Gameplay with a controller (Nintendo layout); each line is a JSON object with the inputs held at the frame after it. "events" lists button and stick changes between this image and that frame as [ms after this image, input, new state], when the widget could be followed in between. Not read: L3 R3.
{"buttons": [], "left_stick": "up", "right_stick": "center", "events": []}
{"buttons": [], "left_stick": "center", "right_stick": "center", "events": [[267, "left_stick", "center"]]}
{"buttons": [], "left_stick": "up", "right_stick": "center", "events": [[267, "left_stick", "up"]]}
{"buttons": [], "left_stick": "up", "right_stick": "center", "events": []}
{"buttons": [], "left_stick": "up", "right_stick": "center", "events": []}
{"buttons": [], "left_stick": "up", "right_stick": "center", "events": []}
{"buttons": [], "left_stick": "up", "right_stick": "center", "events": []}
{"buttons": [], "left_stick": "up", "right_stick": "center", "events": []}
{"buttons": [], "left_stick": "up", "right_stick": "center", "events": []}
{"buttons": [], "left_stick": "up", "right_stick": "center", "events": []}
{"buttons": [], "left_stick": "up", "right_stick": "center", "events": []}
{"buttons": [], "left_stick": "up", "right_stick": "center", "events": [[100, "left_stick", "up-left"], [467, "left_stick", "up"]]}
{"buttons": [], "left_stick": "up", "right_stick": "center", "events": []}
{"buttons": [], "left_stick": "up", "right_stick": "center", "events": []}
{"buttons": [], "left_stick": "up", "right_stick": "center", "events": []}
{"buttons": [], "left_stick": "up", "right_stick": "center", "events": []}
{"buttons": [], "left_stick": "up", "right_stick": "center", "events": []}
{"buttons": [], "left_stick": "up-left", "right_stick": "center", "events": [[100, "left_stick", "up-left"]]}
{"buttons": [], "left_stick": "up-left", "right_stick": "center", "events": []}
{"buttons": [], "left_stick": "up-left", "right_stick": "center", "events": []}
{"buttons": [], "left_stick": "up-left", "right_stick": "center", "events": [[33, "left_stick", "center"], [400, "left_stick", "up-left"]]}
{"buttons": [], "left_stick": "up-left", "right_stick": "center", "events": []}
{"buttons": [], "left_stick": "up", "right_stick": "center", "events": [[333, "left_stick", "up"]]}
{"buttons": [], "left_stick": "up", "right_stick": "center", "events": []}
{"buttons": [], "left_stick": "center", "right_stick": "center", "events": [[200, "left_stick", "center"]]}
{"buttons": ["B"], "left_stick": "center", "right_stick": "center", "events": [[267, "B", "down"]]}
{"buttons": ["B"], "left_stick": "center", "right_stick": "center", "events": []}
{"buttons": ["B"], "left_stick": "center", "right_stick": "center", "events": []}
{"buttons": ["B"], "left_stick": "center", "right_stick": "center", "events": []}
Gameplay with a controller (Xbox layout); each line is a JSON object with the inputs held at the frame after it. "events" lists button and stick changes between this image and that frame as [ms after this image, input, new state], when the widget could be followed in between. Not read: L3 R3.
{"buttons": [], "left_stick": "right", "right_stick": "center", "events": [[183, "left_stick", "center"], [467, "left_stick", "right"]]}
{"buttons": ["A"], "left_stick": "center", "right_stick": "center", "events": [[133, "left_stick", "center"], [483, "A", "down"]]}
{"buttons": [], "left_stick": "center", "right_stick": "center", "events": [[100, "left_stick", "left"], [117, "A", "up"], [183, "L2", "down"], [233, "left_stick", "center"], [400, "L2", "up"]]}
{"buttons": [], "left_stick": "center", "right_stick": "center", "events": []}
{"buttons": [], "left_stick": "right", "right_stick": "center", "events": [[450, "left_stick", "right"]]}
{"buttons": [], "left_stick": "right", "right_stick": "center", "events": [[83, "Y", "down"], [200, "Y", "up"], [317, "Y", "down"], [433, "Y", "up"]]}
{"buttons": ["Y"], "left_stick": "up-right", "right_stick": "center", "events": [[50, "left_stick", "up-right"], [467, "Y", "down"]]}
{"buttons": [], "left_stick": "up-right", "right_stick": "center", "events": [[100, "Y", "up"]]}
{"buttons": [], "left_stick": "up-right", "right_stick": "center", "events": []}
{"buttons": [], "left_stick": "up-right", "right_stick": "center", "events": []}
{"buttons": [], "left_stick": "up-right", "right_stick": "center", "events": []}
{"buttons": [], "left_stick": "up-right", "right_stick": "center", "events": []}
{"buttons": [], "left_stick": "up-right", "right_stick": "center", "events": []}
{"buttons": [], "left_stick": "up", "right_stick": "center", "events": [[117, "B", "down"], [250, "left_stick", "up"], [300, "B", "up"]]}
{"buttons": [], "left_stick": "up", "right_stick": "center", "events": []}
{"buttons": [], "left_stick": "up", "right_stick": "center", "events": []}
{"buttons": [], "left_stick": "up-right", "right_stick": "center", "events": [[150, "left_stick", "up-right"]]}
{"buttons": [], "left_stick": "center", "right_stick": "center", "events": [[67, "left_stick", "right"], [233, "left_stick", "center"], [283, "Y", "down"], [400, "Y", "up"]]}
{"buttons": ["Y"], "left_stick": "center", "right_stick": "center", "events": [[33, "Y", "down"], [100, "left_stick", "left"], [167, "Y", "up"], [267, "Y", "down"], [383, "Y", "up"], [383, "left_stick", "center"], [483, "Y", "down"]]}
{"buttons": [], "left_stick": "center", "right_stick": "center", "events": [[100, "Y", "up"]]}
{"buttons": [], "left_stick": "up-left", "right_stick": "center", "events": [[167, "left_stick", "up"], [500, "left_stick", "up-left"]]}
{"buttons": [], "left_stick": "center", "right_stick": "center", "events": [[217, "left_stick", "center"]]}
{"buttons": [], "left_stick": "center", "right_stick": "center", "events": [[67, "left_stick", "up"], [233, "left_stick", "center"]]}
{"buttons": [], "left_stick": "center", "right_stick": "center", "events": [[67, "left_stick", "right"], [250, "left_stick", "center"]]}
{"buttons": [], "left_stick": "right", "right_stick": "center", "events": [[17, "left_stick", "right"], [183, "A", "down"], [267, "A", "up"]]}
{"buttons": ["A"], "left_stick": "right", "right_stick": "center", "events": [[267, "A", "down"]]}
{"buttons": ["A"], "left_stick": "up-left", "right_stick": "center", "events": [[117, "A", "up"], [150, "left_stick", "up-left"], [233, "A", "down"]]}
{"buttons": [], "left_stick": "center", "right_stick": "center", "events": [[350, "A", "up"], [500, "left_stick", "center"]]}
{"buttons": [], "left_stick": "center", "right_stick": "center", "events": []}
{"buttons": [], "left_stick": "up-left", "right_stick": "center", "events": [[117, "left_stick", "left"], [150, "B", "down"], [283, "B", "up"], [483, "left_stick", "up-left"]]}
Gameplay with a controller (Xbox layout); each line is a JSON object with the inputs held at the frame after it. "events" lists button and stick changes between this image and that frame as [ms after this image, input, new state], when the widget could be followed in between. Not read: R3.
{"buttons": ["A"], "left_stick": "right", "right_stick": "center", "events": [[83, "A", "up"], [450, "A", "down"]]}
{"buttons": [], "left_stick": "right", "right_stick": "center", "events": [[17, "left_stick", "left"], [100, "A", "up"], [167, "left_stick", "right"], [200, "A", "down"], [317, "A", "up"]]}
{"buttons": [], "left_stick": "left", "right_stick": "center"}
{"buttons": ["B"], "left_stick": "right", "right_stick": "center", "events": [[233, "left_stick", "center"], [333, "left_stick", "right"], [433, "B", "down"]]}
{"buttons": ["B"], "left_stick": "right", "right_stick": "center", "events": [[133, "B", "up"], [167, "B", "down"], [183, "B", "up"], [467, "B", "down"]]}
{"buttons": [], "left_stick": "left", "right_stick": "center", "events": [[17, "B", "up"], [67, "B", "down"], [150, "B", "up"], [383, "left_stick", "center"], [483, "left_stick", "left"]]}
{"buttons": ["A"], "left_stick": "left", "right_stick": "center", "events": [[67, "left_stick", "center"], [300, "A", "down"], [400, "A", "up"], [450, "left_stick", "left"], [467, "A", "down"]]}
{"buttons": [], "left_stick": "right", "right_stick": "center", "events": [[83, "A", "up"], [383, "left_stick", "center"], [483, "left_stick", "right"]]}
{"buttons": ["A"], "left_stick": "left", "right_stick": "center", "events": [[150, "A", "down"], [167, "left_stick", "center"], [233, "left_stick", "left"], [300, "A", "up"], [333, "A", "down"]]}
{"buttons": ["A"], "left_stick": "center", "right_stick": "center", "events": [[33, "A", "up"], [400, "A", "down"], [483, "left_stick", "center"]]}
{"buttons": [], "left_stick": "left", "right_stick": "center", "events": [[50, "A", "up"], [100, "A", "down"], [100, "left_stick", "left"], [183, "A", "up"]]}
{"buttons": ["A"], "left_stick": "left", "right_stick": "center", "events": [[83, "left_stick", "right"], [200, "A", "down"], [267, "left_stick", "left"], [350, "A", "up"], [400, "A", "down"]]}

[EXERCISE AIM]
Go through the entries above and count the lines containing "image". Give the number only.

[SOLUTION FOR THIS EXERCISE]
3